I’m sure there were a plethora of other things contributing to my anger-frustration-malaise-disappointment-funk of a mood. Overwhelmed with so many things deserving of a good fist shake, I didn’t know where to direct my energy or frustration. I took a walk.
I passed a friend along the way. He’s a computer programmer who geeks out and becomes mentally obsessed with coding problems. Briefly, I wished I had such a passion – maybe then this other shit would take up less mental space. I wrote a note in my phone: dilettante of the soul.
The sun was trying to creep through the flat gray clouds. The fog hung dense over the Bay – so dense that you couldn’t see the bridge or the mountains or the cities and towns across the way. There were moments of bliss: the sight of great blue heron taking flight, the sound of birds in the flowering brush, the smell of the sea breeze coming in. But even then, I kept thinking, “man, the whole internet thing was a mistake – it amplifies the worst voices and drowns out the best” or ” we need another Mr. Rogers to point the next generation towards kindness.” Outrage always outperforms sincerity. This felt like old man thinking. “Why in my day we walked uphill both ways.” We can’t put the genie back in the bottle – or the consequences back into Pandora’s Box. Worse yet, we haven’t learned these lessons and continue to screw around with AI as though there will be no consequences. As much as I want to believe in the goodness of humans, the grift shows that there will always be people (maybe a minority) who will lie, cheat, and steal from the rest of us.
As I walked past the mansions by the Palace of Fine Arts, I thought what I often think in the midst of such excess: it’s a rigged and rotten system. I wanted to buckle down (or cheat), make my millions and disappear. I wanted to go to Paris or Barcelona or the Amalfi Coast. I wanted to do the next best thing, which for me in San Francisco, is to sit in the alleyway by Vesuvio’s basking in the sun with a beer and book of poetry. None of those things were appropriate at 9am on a Tuesday, but the itch was visceral.
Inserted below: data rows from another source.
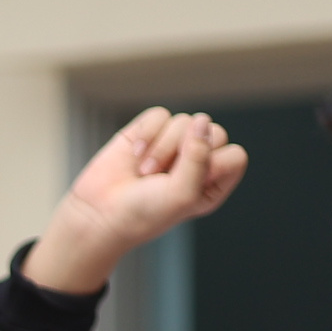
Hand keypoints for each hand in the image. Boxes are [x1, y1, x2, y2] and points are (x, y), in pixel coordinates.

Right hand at [23, 108, 248, 294]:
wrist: (98, 215)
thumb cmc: (142, 214)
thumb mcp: (182, 193)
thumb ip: (200, 156)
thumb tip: (201, 120)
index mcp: (213, 182)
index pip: (234, 156)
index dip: (213, 165)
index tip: (187, 183)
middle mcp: (197, 160)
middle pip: (213, 132)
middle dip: (185, 153)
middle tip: (161, 177)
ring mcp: (173, 143)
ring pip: (185, 122)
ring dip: (161, 149)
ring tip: (144, 172)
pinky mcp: (148, 131)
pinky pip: (160, 115)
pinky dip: (147, 134)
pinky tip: (135, 154)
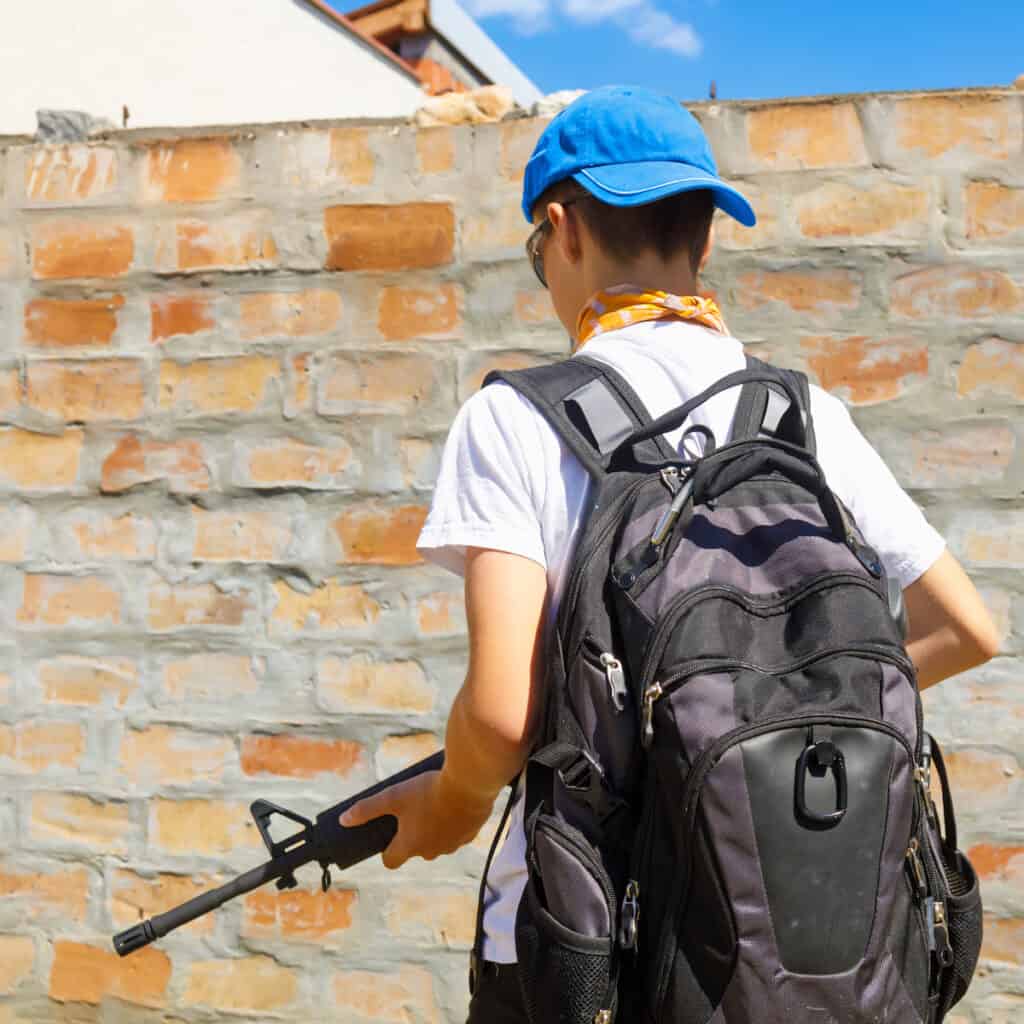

Back at my apartment, I wrestled with words – some of which made it into this post, some of which sit on a separate document. I tried to simplify things. The poem which still eludes me seems to be about how to love the world and sometimes hate it too; or how to grow more comfortable with my full range of emotions – allowing myself to use the word hate or to say, “no this is wrong, fuck that shit and the people who promote it.” The last thing I wrote on that scrap document: Primed for outrage, I feel exhausted. These times are exhausting.